• **Material for this exercise**
###

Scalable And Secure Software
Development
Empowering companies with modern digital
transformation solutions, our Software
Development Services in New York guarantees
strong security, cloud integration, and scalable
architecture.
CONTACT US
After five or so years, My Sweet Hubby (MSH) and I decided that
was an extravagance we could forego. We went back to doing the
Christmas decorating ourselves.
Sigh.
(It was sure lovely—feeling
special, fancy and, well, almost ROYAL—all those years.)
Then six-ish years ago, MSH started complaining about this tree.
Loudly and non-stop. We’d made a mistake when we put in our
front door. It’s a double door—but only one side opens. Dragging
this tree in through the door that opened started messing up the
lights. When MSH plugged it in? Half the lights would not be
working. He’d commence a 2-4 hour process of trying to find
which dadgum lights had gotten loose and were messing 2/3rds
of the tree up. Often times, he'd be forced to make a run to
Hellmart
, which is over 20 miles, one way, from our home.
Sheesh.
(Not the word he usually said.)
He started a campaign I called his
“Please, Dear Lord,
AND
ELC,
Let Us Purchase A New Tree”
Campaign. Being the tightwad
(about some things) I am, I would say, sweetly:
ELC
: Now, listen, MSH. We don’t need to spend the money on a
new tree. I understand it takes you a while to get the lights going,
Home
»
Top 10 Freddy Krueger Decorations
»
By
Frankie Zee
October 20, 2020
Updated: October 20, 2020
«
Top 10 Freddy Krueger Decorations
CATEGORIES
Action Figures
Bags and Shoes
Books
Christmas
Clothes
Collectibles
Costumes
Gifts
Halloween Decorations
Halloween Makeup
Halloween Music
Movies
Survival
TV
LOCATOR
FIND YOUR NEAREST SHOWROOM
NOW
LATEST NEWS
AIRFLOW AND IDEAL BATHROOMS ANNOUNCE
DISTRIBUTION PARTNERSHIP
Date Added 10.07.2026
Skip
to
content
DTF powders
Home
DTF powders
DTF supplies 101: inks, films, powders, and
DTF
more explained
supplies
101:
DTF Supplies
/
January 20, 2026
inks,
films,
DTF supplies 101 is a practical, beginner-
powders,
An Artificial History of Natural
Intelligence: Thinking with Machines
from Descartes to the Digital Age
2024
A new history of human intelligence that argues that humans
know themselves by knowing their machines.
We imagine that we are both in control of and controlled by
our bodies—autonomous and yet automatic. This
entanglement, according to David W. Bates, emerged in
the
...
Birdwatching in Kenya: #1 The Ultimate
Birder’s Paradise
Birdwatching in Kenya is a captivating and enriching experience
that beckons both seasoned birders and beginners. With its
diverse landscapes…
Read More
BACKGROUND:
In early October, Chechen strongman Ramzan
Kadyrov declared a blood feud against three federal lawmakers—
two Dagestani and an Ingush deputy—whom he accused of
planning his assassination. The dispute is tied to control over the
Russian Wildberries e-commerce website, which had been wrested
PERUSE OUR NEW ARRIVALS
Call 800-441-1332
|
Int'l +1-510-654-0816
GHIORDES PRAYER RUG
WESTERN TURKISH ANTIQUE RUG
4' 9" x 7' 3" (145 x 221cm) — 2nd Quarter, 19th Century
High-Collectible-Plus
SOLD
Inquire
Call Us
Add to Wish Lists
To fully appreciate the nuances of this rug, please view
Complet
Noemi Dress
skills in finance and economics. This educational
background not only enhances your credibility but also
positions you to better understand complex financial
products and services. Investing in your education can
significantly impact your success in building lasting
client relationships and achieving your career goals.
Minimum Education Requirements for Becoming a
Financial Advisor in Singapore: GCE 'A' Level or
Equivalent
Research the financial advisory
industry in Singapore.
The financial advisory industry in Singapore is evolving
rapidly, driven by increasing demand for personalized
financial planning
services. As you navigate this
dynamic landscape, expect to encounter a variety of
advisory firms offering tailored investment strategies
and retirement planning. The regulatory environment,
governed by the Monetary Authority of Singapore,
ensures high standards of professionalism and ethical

###

• **What the task requires**
Your job is to print exactly the lines that run from the top of the entries through the line with "He started a campaign I called his", and no others.

• **Answer to this exercise**
Scalable And Secure Software
Development
Empowering companies with modern digital
transformation solutions, our Software
Development Services in New York guarantees
strong security, cloud integration, and scalable
architecture.
CONTACT US
After five or so years, My Sweet Hubby (MSH) and I decided that
was an extravagance we could forego. We went back to doing the
Christmas decorating ourselves.
Sigh.
(It was sure lovely—feeling
special, fancy and, well, almost ROYAL—all those years.)
Then six-ish years ago, MSH started complaining about this tree.
Loudly and non-stop. We’d made a mistake when we put in our
front door. It’s a double door—but only one side opens. Dragging
this tree in through the door that opened started messing up the
lights. When MSH plugged it in? Half the lights would not be
working. He’d commence a 2-4 hour process of trying to find
which dadgum lights had gotten loose and were messing 2/3rds
of the tree up. Often times, he'd be forced to make a run to
Hellmart
, which is over 20 miles, one way, from our home.
Sheesh.
(Not the word he usually said.)
He started a campaign I called his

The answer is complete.